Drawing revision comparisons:
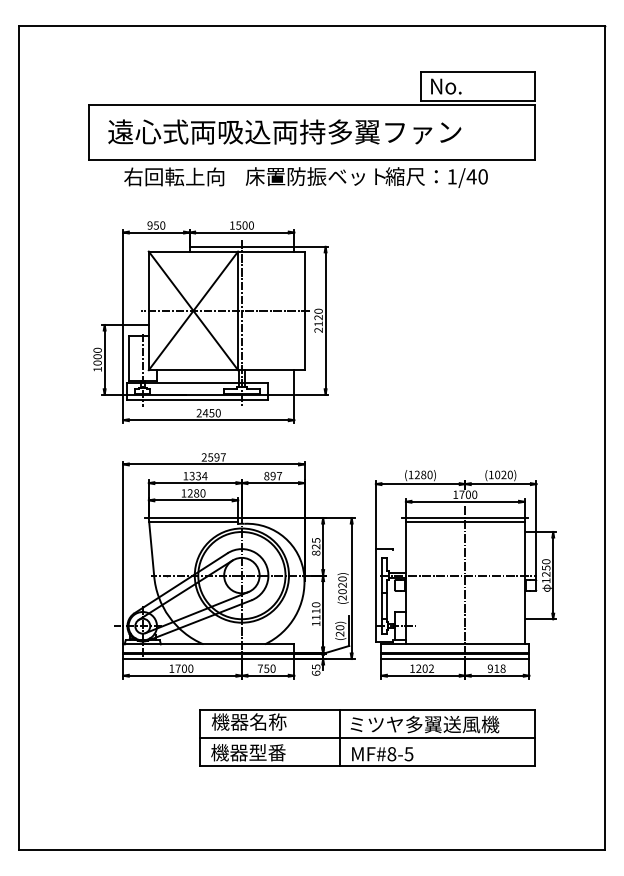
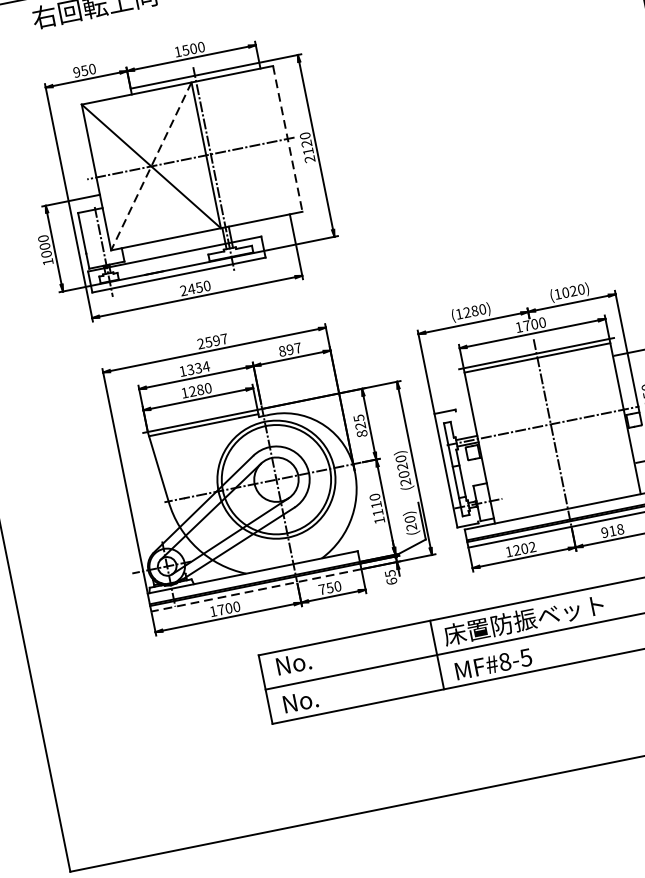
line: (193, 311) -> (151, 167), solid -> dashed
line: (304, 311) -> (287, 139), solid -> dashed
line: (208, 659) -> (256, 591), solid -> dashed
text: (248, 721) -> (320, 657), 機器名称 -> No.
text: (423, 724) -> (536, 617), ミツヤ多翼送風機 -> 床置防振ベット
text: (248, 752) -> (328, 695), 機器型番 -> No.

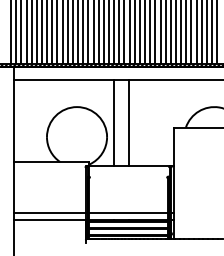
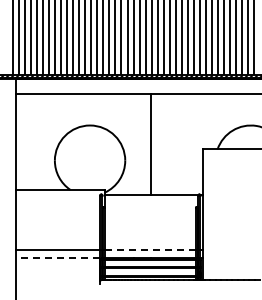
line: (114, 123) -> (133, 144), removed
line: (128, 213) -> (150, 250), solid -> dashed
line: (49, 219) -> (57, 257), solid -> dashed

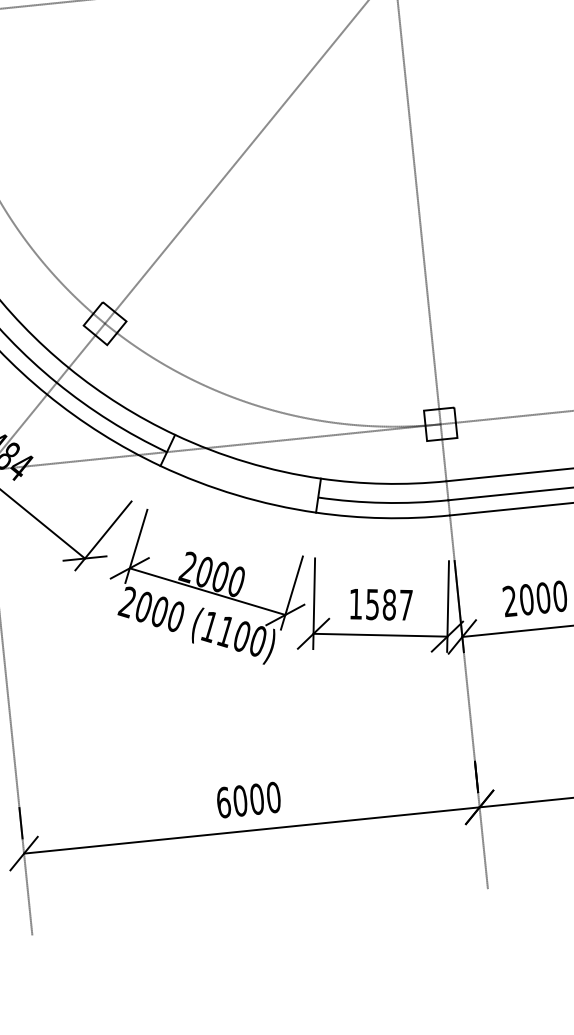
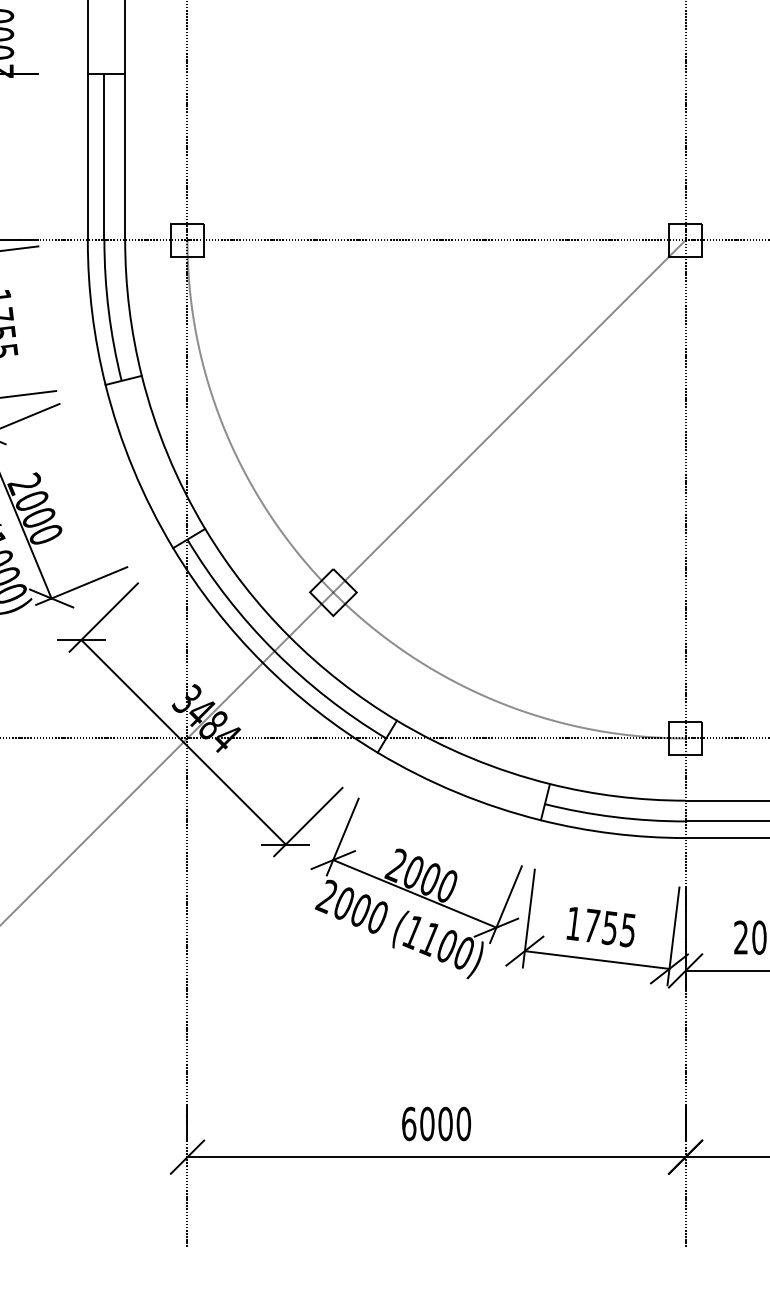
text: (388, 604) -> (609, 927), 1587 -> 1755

WHAT YOU NEED TO DO:
Could you output all of the records exactly, without their pictures?

ANSWER FOR THIS EXERCISE:
line: (193, 311) -> (151, 167), solid -> dashed
line: (304, 311) -> (287, 139), solid -> dashed
line: (208, 659) -> (256, 591), solid -> dashed
text: (248, 721) -> (320, 657), 機器名称 -> No.
text: (423, 724) -> (536, 617), ミツヤ多翼送風機 -> 床置防振ベット
text: (248, 752) -> (328, 695), 機器型番 -> No.

line: (114, 123) -> (133, 144), removed
line: (128, 213) -> (150, 250), solid -> dashed
line: (49, 219) -> (57, 257), solid -> dashed

text: (388, 604) -> (609, 927), 1587 -> 1755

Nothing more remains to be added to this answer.